Favorite Books

I love books. I mean, really really love books. I love to buy them, read them, stack them up, look at them, touch them, smell them. I love uncoated natural paper (that slightly toothy, slightly gray paper) in the small size soft-covers, particularly if it's been read a lot with a broken spine and the edges of the pages soft as they begin to have small fibers open up...

So, here are my favorite books in no apparent order:

The Awakening by Kate Chopin - graceful writing, emotional depth, melancholy. Probably my all-time favorite book. Perfect writing and an intimate story.

Martian Chronciles by Ray Bradbury
- just as prescient today as it was when it was first written. Evocative, beautiful, haunting.

Enders Game by Orson Scott Card
- despite my disavowal of much of his personal politics, this is still one of the most emotionally riveting stories about pre-adolescence. What makes this novel great was lost in its sequels, but if you view it as a stand-alone, it's one of the greatest books written. I've never seen the movie, and never will, so don't ask.

Lila by Marilynne Robinson
- this is the novel that made me believe that a contemporary writer could achieve the same timeless-ness of the so-called classics.
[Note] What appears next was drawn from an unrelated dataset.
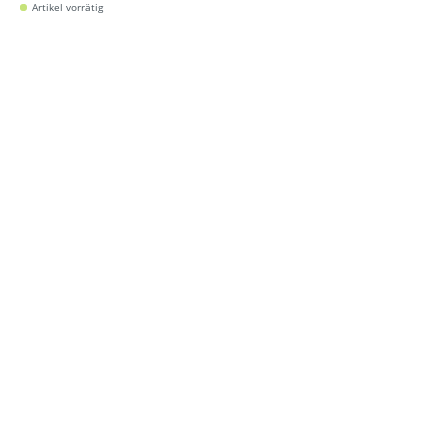
Artikel vorrätig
Her use of the English language is sublime and subtle , graceful and moving, simple and pure. The story is beyond lovely and moving and melancholy and...there are no words that does this novel justice. It is a perfect novel in that the writing and the story come together in such absolute harmony that they are inseparable from each other and truly perfect.

Prep by Curtis Sittenfeld
- the most perfect book about a teenager ever. It's also the most perfect book about realizing that everything we thought was the fault of a world that doesn't get us, is actually our fault and we missed so many opportunities to connect. This book changed my life.

The Wind-Up Bird Chroncile by Haruki Murakami
- All his books are worth reading as he is a master at existential plots and complex emotional states. However, this book rises above in the weight of balancing multiple times, plots, and out-of-body experiences. There is no way to describe what happens because the book is probably more about what you experience reading it. It will stay with you forever, and even in translation, Murakami's command of language comes through strongly. It is haunting, disturbing, hopeful, heartbreaking, enlightening and more. (See my ranking of his novels here)

Wizard of Earthsea by Ursula LeGuinn - beautiful language and writing mixed with a story of infinite depth. This is not a fantasy novel, but a work about the fragility of each individual human. The character and world depth are amazing, but there's something more, something ineffable about these stories that it's hard to put a finger on.

Dragonsong by Anne McCaffery - the three books in her "Harper's Hall Trilogy" are must-reads, particularly for young adolescent girls. Chronically underrated and under-recognized.  She is a world-builder of epic proportion but here comes down to the most enchanting coming of age story ever written.

Caves of Steel by Isaac Asimov - my favorite of all his works in that it combines a sense of simple humanity in the guise of a noir-ish detective story in the future worlds that he can effortlessly build. This is a human story told with androids. It is intimate, thoughtful, but also fun in the way only a detective story can be. It's the 1920s set thousands of years in the future!

I'm sure I'll keep adding to this page, so I'll put a post up anytime I do. Happy reading!